In Smith v. Farmers Mutual Ins. Asso., 111 Ga. 737 (36 S. E. 957), Mr. Justice Cobb, after discussing the Brown case, supra, said that “ The case of Ingram v. Little is expressly referred to in the opinion, and the doctrine therein announced virtually repudiated. In Weaver v. Carter, 101 Ga, 213, Mr. Chief Justice Simmons says, in effect, that the decision in Ingram v. Little was practically overruled in Brown v. Colquitt. . . It may be safely said, in view of the foregoing, that the doctrine announced in Ingram v. Little is not, at this time, to be regarded as the law of this State.” Thus it will be seen that the learned judges who have written about the Ingram ease have dealt it some terrific blows; but the fact remains that it has never been expressly overruled by this court, nor has the legislature of the State changed the law. And until this is done, it must be recognized as the law of Georgia. And the doctrine announced in the Ingram case has been followed in cases subsequently to the cases in which the Ingram case was criticised. See the Lynch and Neely cases in 138 Ga., and the Henderson case in 147 Ga., supra. The Drumright case proceeds upon the idea that the execution of a deed must be under seal; but, as shown above, that is not necessary in this State. And the rule laid down in that case has never been followed in this State.

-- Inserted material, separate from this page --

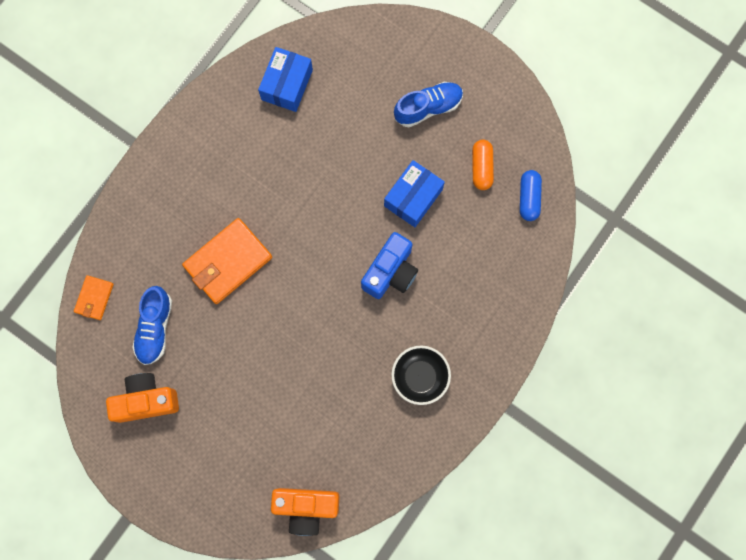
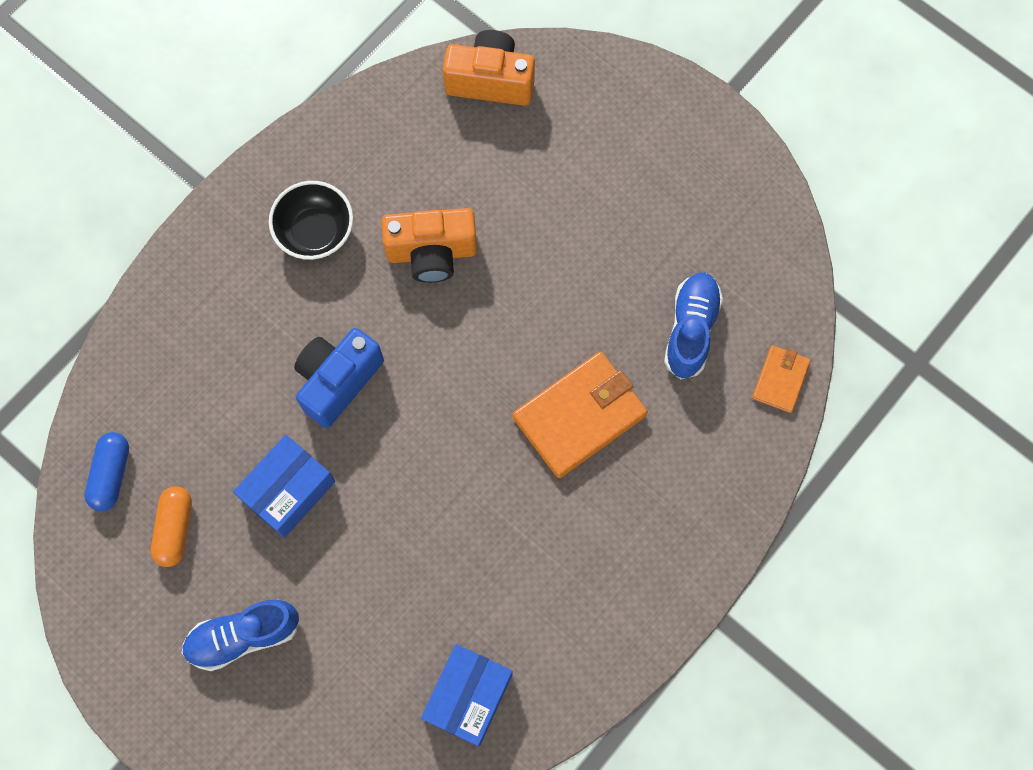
camera: 175 degrees left, 5 degrees down
(146, 400) = (704, 232): orange camera -> orange camera (432, 253)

It was said by Mr. Justice Evans in Lynch v. Poole, supra, that if an instrument executed by an agent be under seal, the agent’s authority to make it must likewise be under seal, although it may evidence a contract not required to be under seal to give it validity; citing Pollard v. Gills, 55 Ga. 45. And that is this case. What-< ever the rule may be in other jurisdictions, this court has held, with the exception of the Drumright case, that where an agent executes an instrument, whether it is required to he under seal or not, his authority to execute under seal must also be under seal, And the Ingram case, being older than the Drumright case, will control.

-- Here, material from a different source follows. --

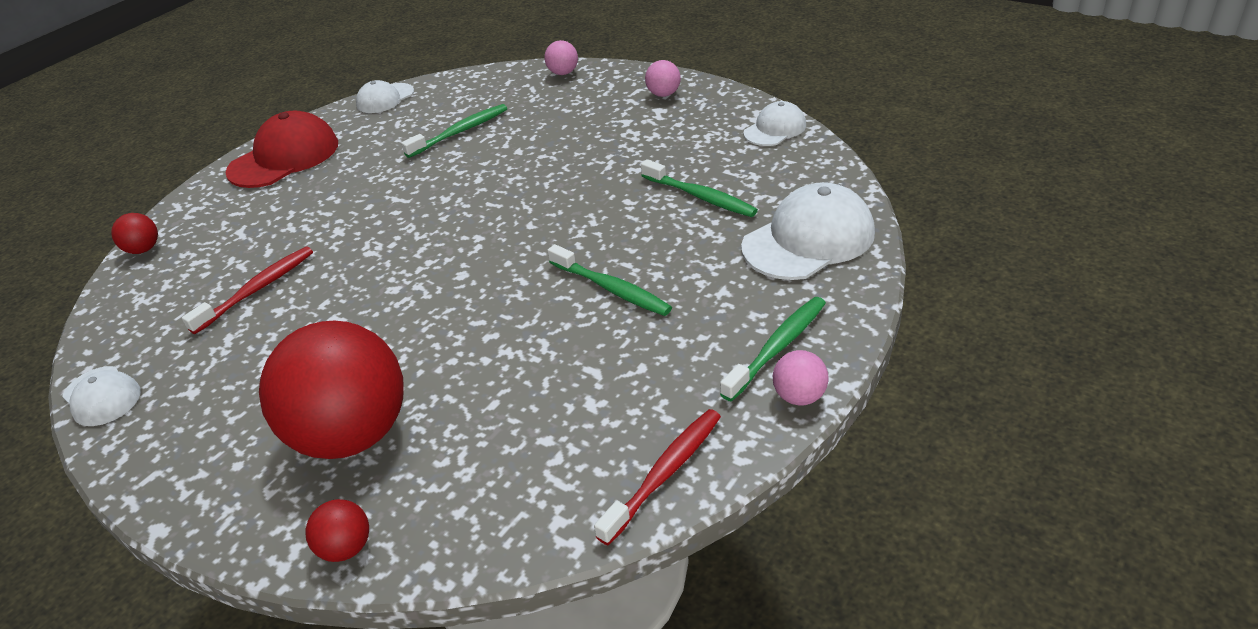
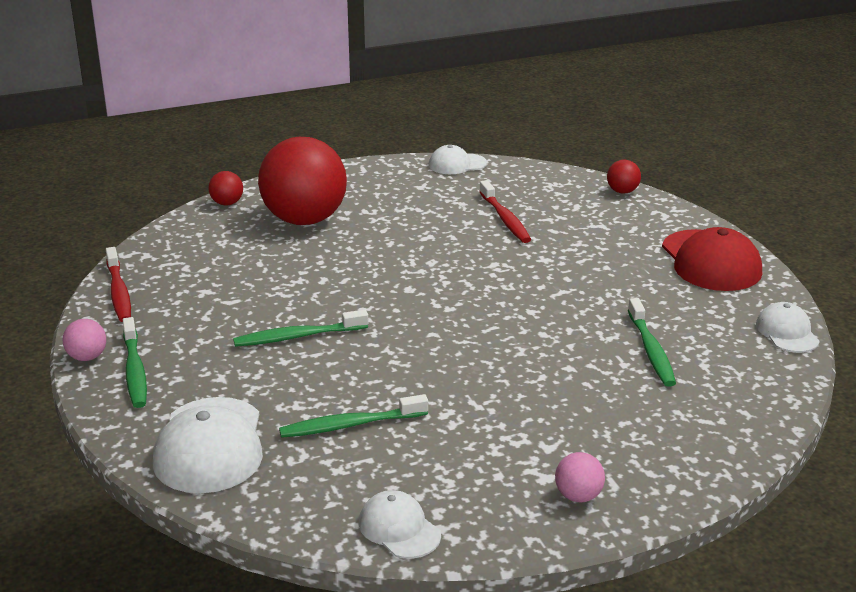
camera: 120 degrees right, 10 degrees down
(563, 73) = (724, 454): pink ball -> none
(775, 129) = (399, 529): white cap -> white cap turned 150 degrees clockwise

We are asked to examine and overrule the cases holding to the contrary of the Drumright case. We have examined these cases, and decline to overrule them.
2. It is argued that even if the ruling in the Ingram case, and the other cases of like import, is not to be overruled, the defendant *408has ratified the act of the agent and she is still bound by the contract, inasmuch as rent notes were executed by the lessee, payable to the lessor, and were delivered to the agent for the lessor. There is nothing in the record to show that the defendant has ever ratified the execution of the rent notes by accepting them verbally, in writing, or otherwise; On the contrary, it is alleged that she declined to yield possession of the premises to the plaintiff under the contract; and there is no allegation that she did anything which could be held a ratification of the contract executed by the agent under seal, or that the defendant has estopped herself in any way. In fact her whole attitude, as gathered from the whole petition, is one of repudiation of tire entire contract.
The court did not err in sustaining the demurrer and in dismissing the case.
Judgment affirmed.
All the Justices concur, except Gilbert, J., disqualified.